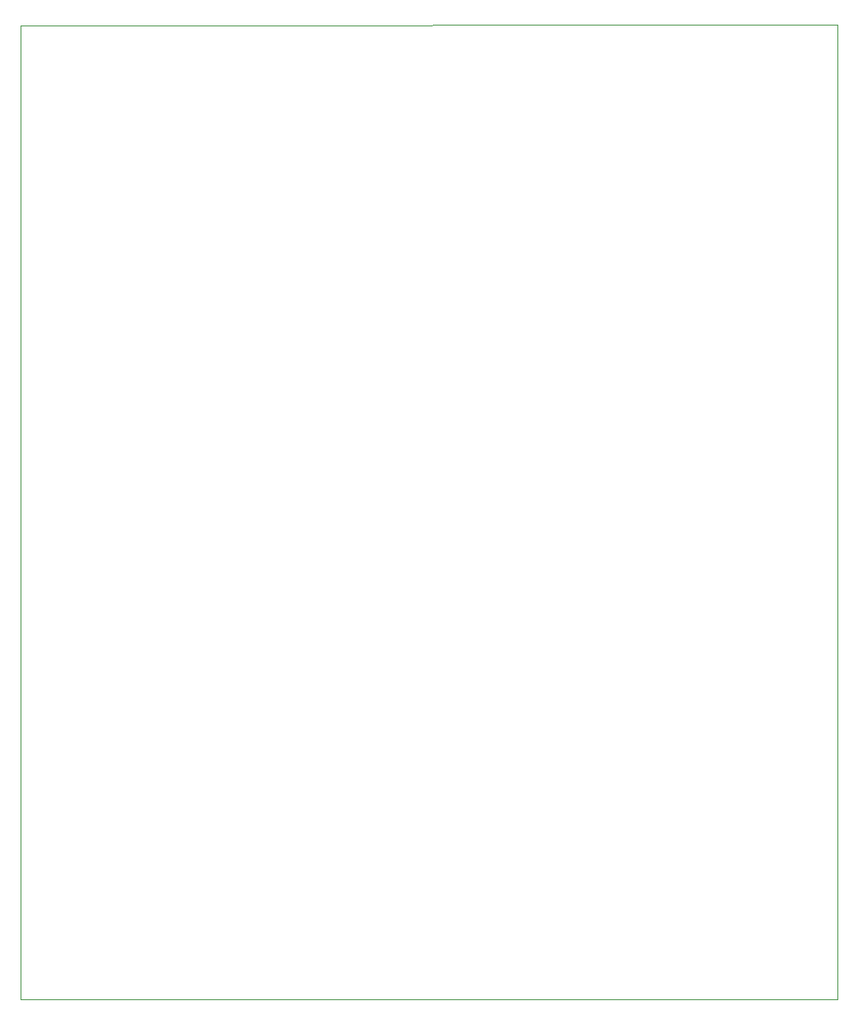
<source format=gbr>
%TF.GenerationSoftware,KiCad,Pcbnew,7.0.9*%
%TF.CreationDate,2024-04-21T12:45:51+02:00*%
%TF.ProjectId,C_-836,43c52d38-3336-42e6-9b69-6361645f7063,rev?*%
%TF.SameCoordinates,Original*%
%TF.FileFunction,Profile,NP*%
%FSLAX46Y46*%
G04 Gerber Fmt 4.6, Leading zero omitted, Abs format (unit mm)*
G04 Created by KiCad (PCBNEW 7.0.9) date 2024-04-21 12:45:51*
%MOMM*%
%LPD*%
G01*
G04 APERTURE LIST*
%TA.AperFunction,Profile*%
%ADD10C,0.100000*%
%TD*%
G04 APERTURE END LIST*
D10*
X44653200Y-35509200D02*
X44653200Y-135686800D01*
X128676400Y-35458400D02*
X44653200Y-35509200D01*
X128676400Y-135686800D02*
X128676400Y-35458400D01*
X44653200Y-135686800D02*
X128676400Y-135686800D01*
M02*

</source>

------------------------

Exercise aim:
Leaving out every line before the one with "G04 Created by", print the rest of the listing above exactly, through its final line.

Response to this exercise:
G04 Created by KiCad (PCBNEW 7.0.9) date 2024-04-21 12:45:51*
%MOMM*%
%LPD*%
G01*
G04 APERTURE LIST*
%TA.AperFunction,Profile*%
%ADD10C,0.100000*%
%TD*%
G04 APERTURE END LIST*
D10*
X44653200Y-35509200D02*
X44653200Y-135686800D01*
X128676400Y-35458400D02*
X44653200Y-35509200D01*
X128676400Y-135686800D02*
X128676400Y-35458400D01*
X44653200Y-135686800D02*
X128676400Y-135686800D01*
M02*

</source>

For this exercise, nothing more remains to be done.